• Solana fell 3.85% to US$142, continuing a correction that began after reaching US$160.

Solana's fall of more than 11% was caused by unresolved problems at the network and a poor economic report from the US.

Helius CEO Mart Mumtaz confirmed Solana's network congestion problems.

Solana's (SOL) share price fell about 3.85% today to $142 as of April 26. This drop is a continuation of the correction that began yesterday, when #SOL peaked at around US$160. Since then, its value has fallen by more than 11%.

This drop is due to several factors including unresolved technical issues with the #Solana network and gloomy economic data from the US.

Mart Mumtaz, CEO of Helius, a Solana-based development platform, recently refuted claims that Solana's network congestion problems have been resolved. According to a report by analytics company SolanaFloor published on X's website, the transaction network problems have supposedly been completely resolved by reducing confirmation times, but Mr.

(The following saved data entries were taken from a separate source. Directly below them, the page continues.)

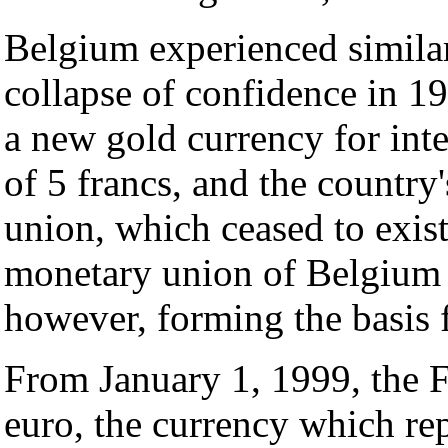
Belgium experienced similar
collapse of confidence in 19
a new gold currency for inte
of 5 francs, and the countr
union, which ceased to exist
monetary union of Belgium
however, forming the basis 
From January 1, 1999, the F
euro, the currency which rep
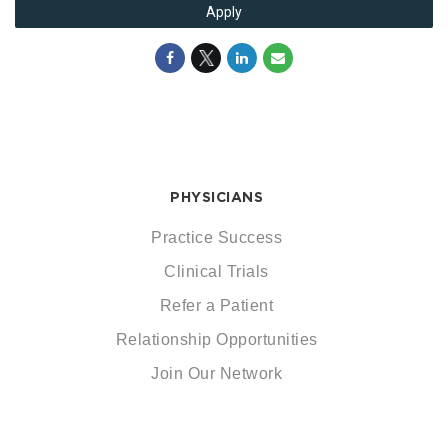
Apply
PHYSICIANS
Practice Success
Clinical Trials
Refer a Patient
Relationship Opportunities
Join Our Network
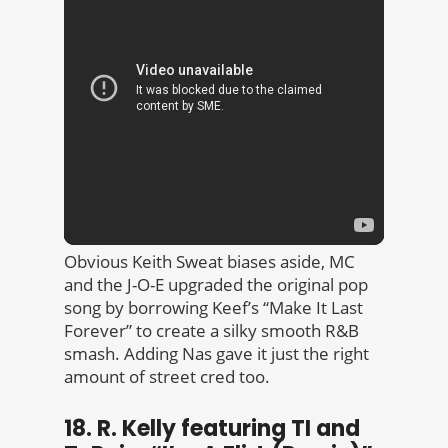
Obvious Keith Sweat biases aside, MC
and the J-O-E upgraded the original pop
song by borrowing Keef’s “Make It Last
Forever” to create a silky smooth R&B
smash. Adding Nas gave it just the right
amount of street cred too.
18. R. Kelly featuring TI and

Mumtaz claims that operational issues remain.

His comments came just as SOL hit a local high and the token price fell about 11% after his tweet, highlighting the impact of network stability on Solana's market performance. Historically, Solana has been susceptible to price drops related to network issues, in one case the price dropped nearly 14% after a network outage.

The broader economic environment also plays an important role in Solana's current performance. The US economy posted weaker than expected GDP growth of 1.6% in the first quarter of 2024.

At the same time, core inflation rose from an annualized rate of 2% to 3.7%, making a rate cut less likely in the near future. In response to this economic scenario, swap traders lowered their forecast for a Fed rate cut in 2024 to 33 basis points, well below the previously expected six quarter-point cuts.

According to CoinMarketCap, the price of SOL has fallen more than 23% over the past month.